Honey Hole Management

There is nothing better for a waterfowler than having a secret spot that produces year after year.  The kind of place that you can take an elder generation or the next generation because you know that you will experience a quality hunt.  Some hunters look hard to find a place they can rely on, other hunters have some property and they create a place that they will always have a hunt.

I hunted one of these honey holes recently when I was invited to my Uncle’s property.  When I got the call from my cousin, he told me “bring extra shells, its gonna be a fast action shoot.”  I’m not sure if he was making fun of my shooting skill or if he was just promising a good hunt.

The “duck pond” was a voluntary restoration implemented to draw area ducks and flight ducks to enjoy high quality hunts.  The pond was built to allow drawdown and to impound water for the fall migration.  The pond is drawn down in mid spring, to allow for productive plants to germinate.  The pond usually floods back up one to two weeks before the season starts.

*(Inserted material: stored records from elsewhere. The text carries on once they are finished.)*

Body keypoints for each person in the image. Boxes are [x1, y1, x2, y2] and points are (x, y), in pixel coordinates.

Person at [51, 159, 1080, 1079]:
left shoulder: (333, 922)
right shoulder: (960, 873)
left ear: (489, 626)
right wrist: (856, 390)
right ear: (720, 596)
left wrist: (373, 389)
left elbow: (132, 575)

My cousin and I have had many conversations regarding managing this pond with regards to when to flood and drawdown, hunt spacing to ensure quality hunts and what species of plants to seed during the drawdown.  The pond is never hunted two days in a row and usually has three to four days between hunts to allow the birds to accumulate.  We try not to shoot out all of the ducks when we hunt the pond.  If a few birds continue to use the honey hole, those birds will draw other birds in and create a better opportunity.

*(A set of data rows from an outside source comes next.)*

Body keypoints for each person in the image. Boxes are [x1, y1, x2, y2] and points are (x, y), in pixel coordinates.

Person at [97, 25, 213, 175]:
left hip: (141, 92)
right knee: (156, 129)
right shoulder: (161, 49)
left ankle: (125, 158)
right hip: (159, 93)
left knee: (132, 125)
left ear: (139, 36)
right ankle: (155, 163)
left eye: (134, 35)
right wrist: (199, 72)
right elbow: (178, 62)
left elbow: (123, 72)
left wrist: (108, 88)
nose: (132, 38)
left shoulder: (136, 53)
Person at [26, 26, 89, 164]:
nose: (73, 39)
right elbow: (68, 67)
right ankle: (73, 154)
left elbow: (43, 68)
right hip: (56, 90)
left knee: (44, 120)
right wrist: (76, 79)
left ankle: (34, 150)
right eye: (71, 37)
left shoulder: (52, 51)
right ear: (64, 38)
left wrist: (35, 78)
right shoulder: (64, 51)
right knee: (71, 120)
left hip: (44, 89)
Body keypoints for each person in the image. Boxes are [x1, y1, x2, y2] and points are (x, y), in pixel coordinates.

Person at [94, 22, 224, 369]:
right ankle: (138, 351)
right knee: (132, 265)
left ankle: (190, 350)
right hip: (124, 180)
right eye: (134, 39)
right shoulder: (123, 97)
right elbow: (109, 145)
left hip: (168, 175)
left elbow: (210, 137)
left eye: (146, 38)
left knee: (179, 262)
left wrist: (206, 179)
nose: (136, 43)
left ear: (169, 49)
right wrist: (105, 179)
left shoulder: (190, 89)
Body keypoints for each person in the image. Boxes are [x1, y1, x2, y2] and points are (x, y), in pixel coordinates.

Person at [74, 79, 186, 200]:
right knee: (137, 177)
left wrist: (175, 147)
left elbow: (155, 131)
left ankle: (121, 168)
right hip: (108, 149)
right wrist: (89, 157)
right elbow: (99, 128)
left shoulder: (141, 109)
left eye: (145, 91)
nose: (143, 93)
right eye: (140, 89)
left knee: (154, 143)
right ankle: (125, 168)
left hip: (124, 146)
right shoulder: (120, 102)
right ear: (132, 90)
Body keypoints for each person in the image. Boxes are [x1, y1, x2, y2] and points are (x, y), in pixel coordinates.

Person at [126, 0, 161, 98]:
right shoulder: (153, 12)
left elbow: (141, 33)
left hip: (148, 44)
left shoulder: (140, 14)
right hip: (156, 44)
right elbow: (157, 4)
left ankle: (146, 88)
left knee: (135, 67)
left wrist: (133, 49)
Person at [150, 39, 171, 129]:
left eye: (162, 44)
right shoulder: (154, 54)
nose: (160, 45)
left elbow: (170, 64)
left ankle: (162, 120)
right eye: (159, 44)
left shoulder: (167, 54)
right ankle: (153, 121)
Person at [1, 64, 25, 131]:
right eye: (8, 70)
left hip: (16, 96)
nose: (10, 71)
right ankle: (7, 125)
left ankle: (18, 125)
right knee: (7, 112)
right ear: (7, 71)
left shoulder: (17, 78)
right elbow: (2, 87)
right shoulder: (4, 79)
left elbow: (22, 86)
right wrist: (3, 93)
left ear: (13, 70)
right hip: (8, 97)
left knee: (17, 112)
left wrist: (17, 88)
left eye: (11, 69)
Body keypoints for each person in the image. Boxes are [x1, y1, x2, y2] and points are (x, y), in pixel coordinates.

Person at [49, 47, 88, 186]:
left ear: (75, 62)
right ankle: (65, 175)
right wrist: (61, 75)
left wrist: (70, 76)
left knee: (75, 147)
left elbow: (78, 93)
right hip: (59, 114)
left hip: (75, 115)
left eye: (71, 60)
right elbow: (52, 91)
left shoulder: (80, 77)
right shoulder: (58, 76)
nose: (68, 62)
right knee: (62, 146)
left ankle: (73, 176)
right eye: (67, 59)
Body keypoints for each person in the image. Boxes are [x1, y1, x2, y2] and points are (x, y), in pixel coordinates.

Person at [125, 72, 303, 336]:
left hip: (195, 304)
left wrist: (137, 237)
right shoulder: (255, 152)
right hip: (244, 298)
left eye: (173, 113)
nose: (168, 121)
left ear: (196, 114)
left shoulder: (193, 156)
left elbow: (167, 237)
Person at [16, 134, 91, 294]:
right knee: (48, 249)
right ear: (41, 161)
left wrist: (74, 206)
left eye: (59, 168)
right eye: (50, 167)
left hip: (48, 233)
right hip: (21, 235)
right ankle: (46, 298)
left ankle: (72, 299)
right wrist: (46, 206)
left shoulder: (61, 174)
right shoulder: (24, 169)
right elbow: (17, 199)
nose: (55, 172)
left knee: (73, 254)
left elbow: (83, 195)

While we planned this hunt, we talked about how many days of rest the pond has had and about how many birds were using the pond.  The pond had been hunted on the Tuesday after opening day, but had been left alone until this Sunday hunt.  With four days for the ducks to forget the previous hunt, we settled into the blind 20 minutes before shooting time with great expectations.  Still 10 minutes before shooting time we had 40 mallards swimming in the decoys, only to flush shortly after landing due to the high pitch whine coming from the dogs in the blind.  Birds worked constantly until shooting time when we opened fire.  We had 13 ducks on the water in the first ten minutes, all woodies and mallards.  The morning hunt ended with 19 ducks in a little over an hour of hunting.  As we left the blind with our limit of wood ducks and a few mallards, we looked over our shoulders at another half dozen wood ducks landing in the pond.  I told my cousin to give it a couple days and they will be thick in there again.  The birds that don’t get shot will be fat, happy and ready for migration feeding on the high quality food planted in the pond.

What special place do you have to hunt that will produce a high quality hunt time and time again?  What management decisions do you make to ensure good habitat conditions for when the fall migration starts?